[Saved entries]
────────────────

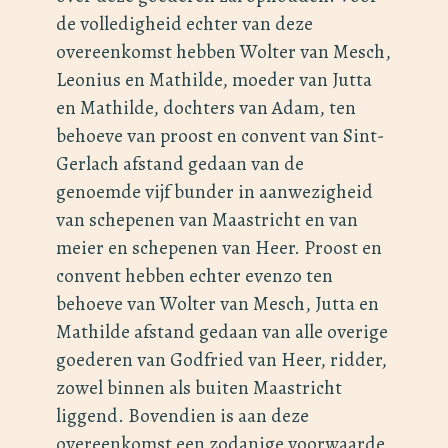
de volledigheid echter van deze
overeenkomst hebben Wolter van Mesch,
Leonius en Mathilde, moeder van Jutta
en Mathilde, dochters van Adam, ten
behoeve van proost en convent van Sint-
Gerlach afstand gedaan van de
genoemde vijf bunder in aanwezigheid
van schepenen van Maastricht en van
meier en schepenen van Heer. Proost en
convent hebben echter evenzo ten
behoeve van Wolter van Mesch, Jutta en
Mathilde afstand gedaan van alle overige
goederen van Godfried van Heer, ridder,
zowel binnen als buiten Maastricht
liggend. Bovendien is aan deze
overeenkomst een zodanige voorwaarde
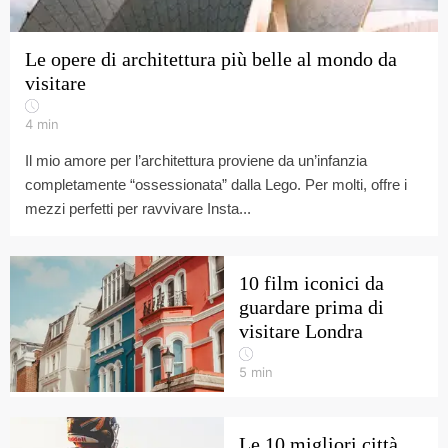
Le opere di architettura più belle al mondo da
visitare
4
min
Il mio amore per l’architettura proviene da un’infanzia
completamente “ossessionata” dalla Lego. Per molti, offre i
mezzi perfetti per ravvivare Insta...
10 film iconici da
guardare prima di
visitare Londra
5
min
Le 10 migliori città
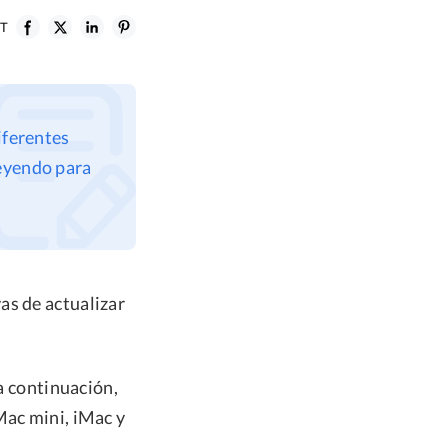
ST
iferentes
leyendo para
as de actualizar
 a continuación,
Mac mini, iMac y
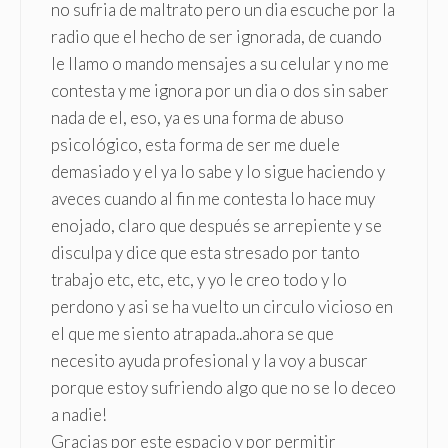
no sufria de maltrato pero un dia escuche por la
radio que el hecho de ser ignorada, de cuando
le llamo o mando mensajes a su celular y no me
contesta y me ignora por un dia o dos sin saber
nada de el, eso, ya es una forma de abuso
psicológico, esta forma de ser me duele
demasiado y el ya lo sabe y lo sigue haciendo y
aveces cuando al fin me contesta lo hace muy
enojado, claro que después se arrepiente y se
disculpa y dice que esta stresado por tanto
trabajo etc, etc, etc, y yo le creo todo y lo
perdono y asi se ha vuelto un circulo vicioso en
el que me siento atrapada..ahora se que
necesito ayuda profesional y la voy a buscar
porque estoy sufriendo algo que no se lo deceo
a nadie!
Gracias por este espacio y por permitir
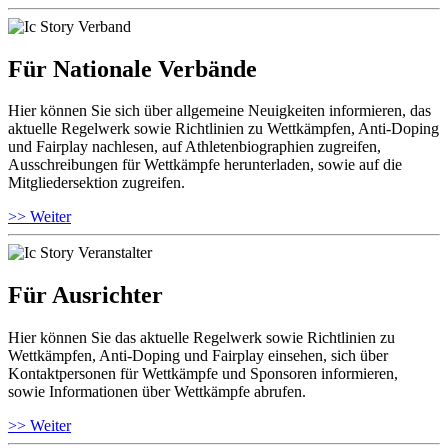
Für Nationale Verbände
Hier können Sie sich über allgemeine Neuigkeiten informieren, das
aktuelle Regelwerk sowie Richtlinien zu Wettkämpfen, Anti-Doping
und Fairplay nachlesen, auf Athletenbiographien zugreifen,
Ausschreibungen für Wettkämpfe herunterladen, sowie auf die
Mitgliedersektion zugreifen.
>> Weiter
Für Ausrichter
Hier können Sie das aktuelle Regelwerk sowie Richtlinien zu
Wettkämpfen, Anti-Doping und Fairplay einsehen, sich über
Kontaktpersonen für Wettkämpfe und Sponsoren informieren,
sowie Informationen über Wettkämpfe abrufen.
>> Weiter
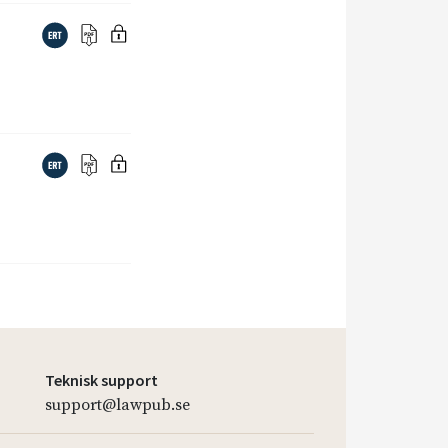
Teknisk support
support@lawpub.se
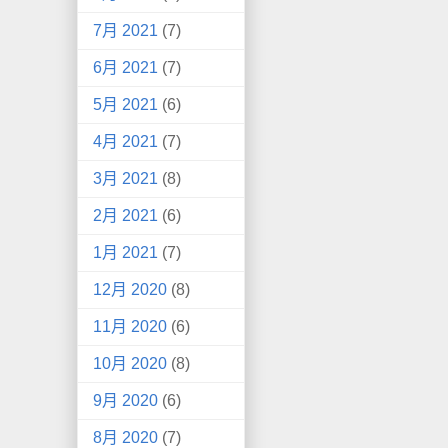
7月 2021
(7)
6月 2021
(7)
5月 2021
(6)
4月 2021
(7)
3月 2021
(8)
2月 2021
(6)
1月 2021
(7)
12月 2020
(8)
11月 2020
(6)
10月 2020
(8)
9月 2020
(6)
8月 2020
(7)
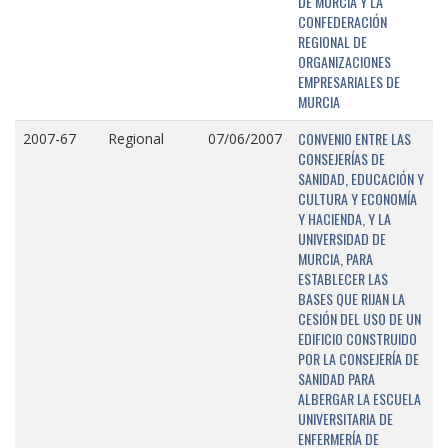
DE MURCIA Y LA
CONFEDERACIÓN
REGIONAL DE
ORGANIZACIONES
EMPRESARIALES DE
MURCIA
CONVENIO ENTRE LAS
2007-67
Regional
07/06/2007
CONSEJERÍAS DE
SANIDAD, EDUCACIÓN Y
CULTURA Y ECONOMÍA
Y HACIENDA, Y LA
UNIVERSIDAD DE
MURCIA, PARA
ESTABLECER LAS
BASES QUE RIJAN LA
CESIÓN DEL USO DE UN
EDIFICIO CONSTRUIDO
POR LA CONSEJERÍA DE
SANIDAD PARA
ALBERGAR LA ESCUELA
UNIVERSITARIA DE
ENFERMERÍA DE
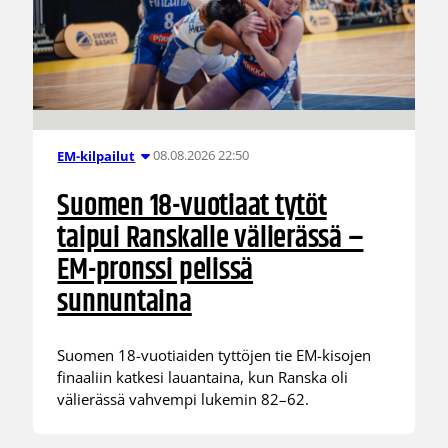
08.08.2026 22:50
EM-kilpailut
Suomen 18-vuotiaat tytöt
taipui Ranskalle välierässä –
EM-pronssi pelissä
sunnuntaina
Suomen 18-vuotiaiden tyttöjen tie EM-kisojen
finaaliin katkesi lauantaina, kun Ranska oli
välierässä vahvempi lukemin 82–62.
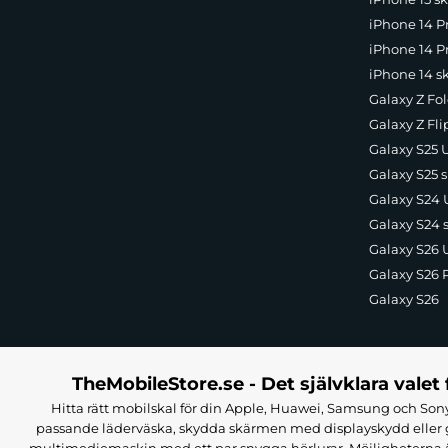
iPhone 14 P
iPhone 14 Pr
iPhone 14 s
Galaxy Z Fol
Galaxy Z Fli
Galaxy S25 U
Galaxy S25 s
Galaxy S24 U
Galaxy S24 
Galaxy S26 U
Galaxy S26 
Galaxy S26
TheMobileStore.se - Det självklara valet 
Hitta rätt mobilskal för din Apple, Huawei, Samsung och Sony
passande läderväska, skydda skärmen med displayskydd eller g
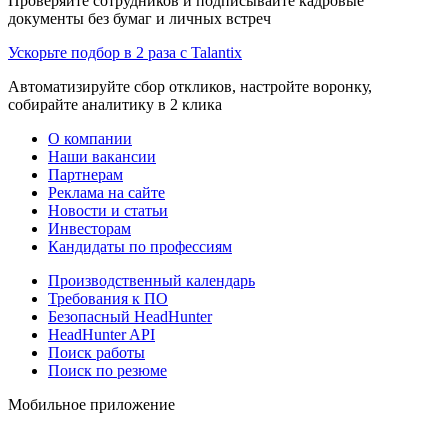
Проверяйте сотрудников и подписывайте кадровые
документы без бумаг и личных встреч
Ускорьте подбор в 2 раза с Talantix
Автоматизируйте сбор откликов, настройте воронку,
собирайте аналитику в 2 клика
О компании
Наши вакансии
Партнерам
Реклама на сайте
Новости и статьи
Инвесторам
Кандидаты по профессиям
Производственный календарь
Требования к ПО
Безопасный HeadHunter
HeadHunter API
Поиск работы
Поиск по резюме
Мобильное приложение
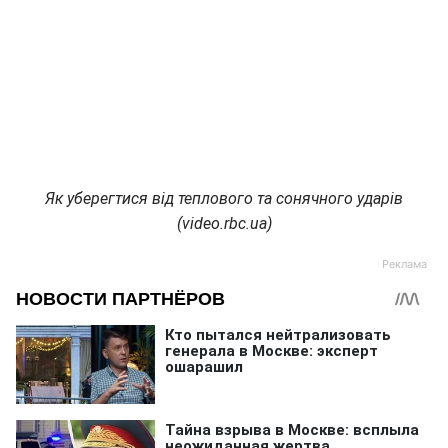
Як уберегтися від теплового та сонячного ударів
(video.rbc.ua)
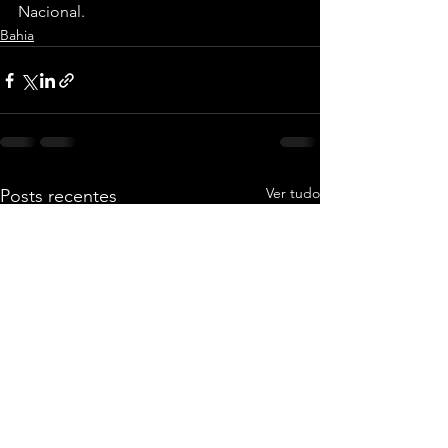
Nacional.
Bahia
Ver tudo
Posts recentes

────────────────

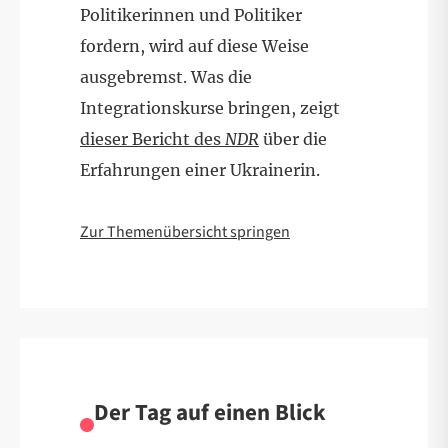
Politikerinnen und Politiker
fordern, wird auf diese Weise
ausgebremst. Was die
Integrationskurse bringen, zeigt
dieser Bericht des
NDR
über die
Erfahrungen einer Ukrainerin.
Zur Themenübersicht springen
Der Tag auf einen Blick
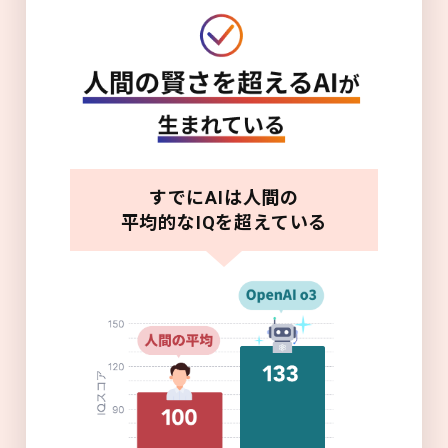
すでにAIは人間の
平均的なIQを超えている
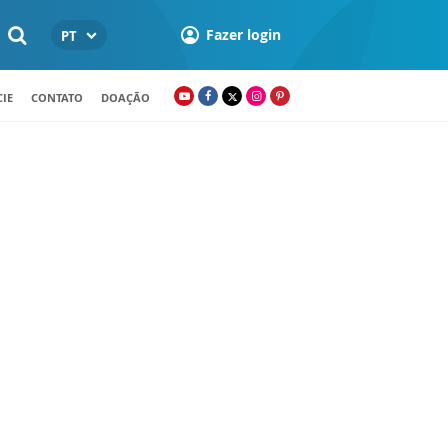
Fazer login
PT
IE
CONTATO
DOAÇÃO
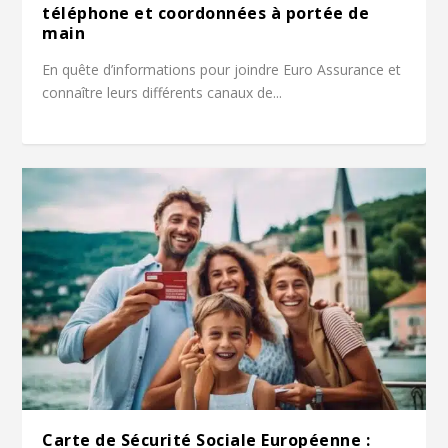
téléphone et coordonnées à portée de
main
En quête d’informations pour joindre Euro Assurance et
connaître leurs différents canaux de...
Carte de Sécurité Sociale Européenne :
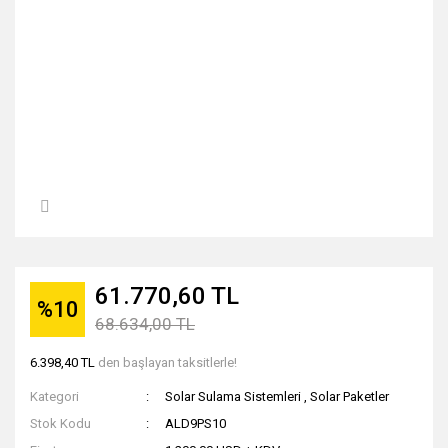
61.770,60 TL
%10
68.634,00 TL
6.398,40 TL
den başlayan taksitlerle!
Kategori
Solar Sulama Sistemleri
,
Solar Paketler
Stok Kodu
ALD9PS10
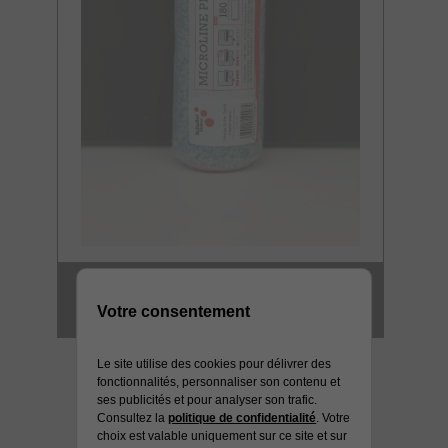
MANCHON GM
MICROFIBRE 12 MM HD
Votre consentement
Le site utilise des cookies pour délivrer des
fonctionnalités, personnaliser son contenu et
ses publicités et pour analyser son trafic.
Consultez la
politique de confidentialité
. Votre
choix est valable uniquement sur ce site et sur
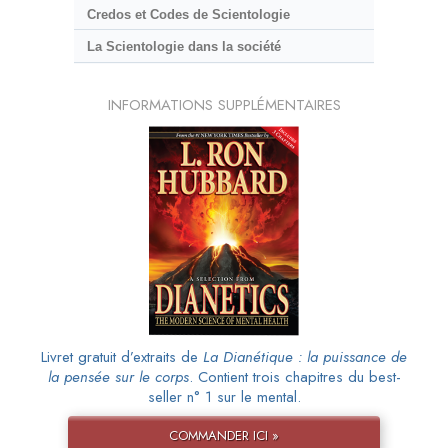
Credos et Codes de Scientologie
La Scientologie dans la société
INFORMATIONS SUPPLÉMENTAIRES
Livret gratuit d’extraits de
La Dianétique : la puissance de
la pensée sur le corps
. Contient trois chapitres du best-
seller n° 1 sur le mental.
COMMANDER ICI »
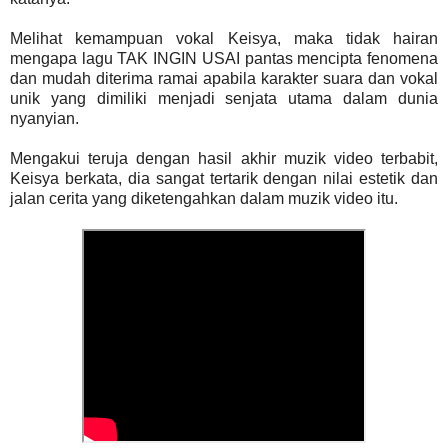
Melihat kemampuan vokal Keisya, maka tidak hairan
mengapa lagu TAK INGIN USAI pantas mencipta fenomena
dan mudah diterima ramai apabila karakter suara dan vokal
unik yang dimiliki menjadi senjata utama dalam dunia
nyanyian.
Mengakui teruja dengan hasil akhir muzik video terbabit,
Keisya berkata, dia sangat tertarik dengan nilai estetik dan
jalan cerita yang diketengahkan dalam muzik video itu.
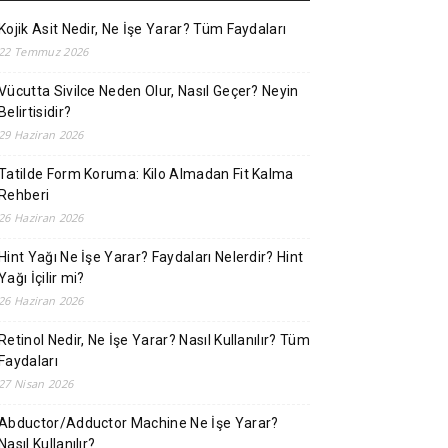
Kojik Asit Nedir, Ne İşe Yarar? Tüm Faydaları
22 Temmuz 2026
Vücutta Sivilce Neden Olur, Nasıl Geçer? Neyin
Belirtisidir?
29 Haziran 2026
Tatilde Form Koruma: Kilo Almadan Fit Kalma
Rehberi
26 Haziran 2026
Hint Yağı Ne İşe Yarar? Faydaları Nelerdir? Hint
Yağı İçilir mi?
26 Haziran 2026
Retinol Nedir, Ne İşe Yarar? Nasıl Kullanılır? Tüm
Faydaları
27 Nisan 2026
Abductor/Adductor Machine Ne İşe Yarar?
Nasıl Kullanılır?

────────────────

WHAT THE EXERCISE ASKS: Beginning with the line above that contains "68.634,00 TL" and ending with the line that contains "fonctionnalités, personnaliser son contenu et", quote each line exactly, keeping out the pictures.

REPLY TO THE TASK:
68.634,00 TL
6.398,40 TL
den başlayan taksitlerle!
Kategori
Solar Sulama Sistemleri
,
Solar Paketler
Stok Kodu
ALD9PS10
MANCHON GM
MICROFIBRE 12 MM HD
Votre consentement
Le site utilise des cookies pour délivrer des
fonctionnalités, personnaliser son contenu et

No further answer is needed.